__Task objective__:
Lines of the listing that contain "readdata" need to be copied.

__Dataset__:
—————

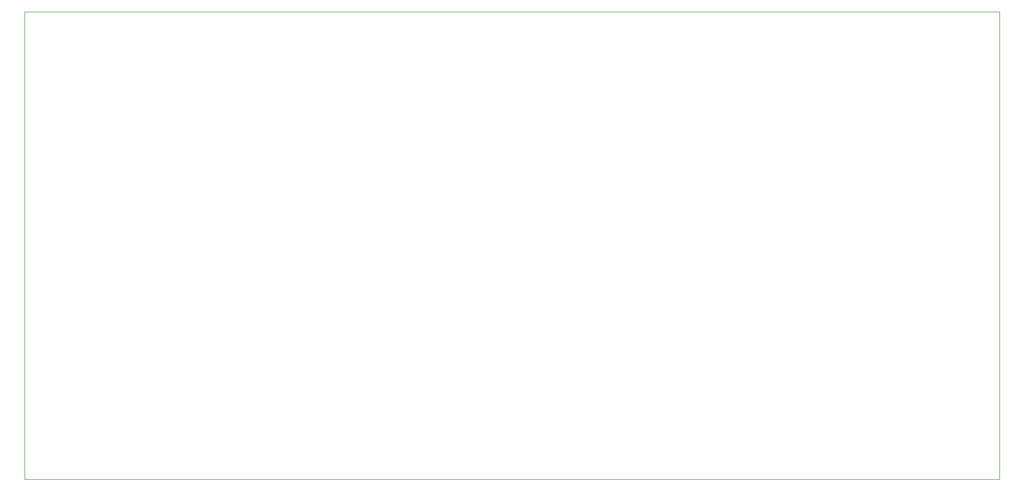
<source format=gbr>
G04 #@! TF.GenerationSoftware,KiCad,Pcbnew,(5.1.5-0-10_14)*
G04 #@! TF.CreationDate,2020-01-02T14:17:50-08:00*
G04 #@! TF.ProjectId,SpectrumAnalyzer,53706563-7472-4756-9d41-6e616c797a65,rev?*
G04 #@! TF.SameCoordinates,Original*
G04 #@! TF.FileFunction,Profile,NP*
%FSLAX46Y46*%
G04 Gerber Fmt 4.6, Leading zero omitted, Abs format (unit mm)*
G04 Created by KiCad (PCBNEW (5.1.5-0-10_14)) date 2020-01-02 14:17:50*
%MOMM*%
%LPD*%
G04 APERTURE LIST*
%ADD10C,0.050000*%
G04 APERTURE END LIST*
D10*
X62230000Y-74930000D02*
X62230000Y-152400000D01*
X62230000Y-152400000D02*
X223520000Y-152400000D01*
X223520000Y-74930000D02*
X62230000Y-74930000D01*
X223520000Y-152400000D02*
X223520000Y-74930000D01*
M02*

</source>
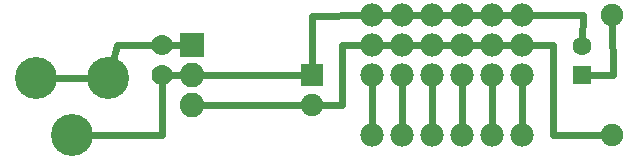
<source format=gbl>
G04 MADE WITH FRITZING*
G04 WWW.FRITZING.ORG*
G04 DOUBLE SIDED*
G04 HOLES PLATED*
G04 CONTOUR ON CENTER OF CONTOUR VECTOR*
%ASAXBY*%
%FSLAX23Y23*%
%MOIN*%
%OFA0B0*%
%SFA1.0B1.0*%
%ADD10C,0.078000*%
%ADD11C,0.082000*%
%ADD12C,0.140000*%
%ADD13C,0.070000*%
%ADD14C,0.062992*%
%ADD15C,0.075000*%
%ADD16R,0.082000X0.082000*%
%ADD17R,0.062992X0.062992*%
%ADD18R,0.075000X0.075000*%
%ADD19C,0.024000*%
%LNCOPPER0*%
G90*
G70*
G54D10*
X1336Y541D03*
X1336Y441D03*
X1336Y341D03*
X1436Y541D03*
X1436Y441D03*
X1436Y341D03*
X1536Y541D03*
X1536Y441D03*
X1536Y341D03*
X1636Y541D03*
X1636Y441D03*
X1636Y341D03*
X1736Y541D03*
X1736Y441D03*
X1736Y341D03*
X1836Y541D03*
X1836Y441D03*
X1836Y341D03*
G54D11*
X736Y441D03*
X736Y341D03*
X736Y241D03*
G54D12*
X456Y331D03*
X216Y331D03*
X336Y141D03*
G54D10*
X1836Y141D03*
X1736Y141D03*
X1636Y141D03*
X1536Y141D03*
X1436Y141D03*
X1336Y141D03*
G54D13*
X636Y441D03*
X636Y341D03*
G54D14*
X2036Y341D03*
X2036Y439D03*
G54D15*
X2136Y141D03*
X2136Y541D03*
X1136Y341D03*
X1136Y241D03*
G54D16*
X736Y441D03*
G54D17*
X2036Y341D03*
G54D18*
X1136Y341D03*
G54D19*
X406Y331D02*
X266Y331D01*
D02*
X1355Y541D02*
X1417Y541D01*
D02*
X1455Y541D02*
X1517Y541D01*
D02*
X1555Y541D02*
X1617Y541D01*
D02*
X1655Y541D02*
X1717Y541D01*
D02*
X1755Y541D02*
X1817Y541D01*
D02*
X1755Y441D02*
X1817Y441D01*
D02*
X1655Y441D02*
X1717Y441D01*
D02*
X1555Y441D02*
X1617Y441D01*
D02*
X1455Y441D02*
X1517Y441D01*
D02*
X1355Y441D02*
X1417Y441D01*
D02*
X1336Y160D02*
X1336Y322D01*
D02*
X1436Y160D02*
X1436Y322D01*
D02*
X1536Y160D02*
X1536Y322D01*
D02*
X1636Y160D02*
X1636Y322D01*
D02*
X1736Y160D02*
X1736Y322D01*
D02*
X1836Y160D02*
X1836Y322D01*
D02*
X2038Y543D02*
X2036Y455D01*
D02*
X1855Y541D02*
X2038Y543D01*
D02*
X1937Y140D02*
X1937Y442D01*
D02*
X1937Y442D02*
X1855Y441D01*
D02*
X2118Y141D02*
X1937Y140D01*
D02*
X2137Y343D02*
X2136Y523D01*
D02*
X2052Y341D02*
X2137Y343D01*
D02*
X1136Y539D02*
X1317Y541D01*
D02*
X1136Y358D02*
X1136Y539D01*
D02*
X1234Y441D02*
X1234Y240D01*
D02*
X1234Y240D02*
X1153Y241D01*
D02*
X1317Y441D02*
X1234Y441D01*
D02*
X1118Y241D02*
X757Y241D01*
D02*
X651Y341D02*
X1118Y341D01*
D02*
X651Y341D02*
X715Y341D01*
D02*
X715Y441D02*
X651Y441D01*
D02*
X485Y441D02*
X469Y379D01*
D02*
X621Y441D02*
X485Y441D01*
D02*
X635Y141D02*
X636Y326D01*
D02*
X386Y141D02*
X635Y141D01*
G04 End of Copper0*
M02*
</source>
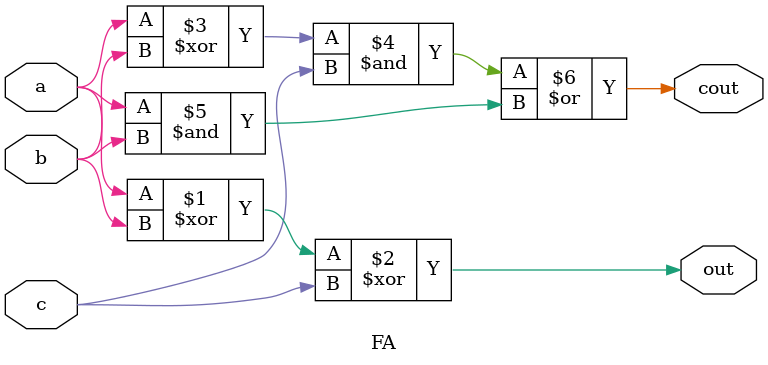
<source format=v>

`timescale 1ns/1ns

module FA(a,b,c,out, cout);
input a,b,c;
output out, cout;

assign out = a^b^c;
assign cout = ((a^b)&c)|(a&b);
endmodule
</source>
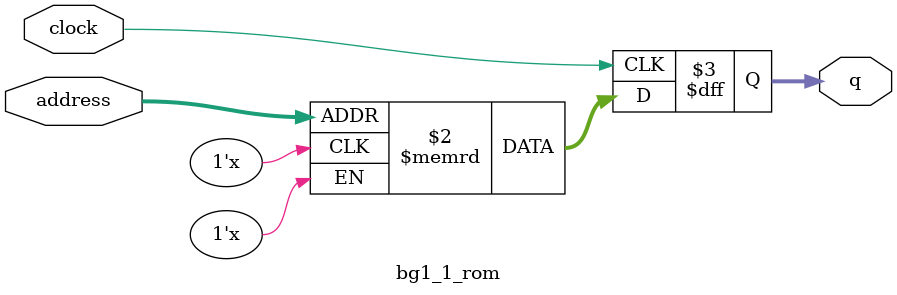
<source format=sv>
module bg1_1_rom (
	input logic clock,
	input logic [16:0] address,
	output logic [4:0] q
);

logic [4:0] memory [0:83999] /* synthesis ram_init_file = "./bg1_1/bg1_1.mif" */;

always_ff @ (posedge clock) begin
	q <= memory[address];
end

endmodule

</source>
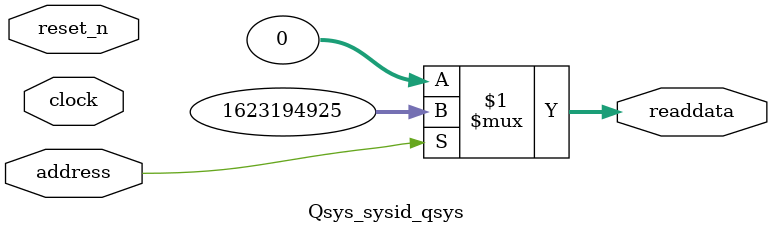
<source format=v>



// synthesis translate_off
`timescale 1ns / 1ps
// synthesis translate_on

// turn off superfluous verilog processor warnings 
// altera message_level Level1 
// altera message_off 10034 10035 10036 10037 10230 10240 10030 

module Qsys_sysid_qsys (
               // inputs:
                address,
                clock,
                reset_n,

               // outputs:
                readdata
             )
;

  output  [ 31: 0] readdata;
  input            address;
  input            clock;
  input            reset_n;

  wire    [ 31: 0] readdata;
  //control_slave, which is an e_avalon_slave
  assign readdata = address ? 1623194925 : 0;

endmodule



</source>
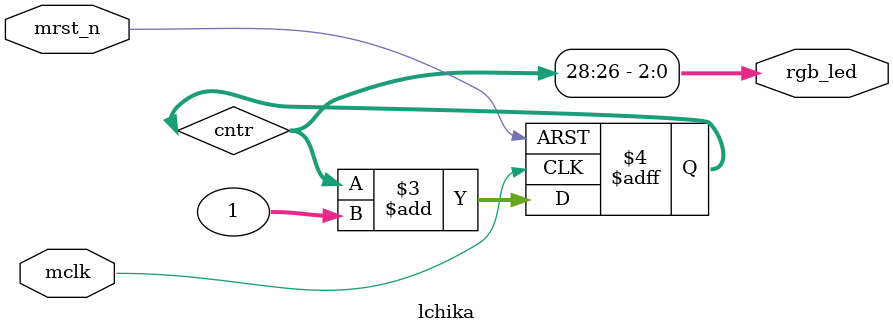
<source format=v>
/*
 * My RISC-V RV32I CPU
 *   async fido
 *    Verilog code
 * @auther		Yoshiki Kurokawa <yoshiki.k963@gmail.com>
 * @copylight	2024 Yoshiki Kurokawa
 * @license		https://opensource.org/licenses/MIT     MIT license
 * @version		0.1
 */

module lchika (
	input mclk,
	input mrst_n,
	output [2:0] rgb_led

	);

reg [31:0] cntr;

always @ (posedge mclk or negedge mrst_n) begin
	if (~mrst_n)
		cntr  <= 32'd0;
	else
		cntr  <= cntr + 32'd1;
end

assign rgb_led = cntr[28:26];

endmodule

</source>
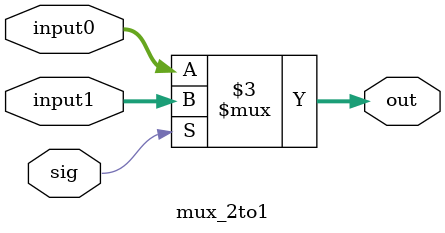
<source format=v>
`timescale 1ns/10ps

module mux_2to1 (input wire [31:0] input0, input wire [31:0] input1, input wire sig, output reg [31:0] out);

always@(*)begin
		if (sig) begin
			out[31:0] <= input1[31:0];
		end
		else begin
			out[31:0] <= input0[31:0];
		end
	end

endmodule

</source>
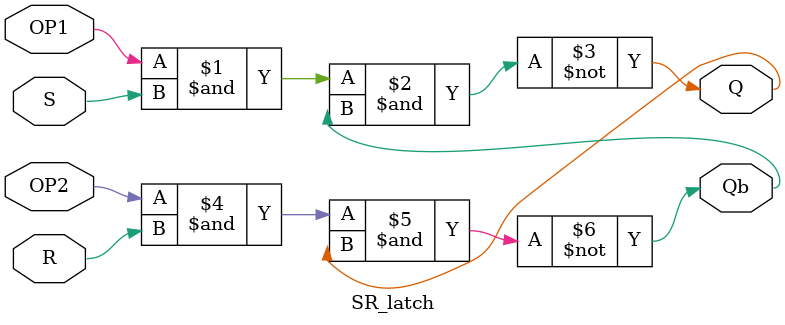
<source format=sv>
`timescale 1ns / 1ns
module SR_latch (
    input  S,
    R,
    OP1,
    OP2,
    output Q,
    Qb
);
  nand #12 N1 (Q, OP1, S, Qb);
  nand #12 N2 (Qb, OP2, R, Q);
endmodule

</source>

—————

__Solution to the exercise__:
                readdata
  output  [ 31: 0] readdata;
  wire    [ 31: 0] readdata;
  assign readdata = address ? 1623194925 : 0;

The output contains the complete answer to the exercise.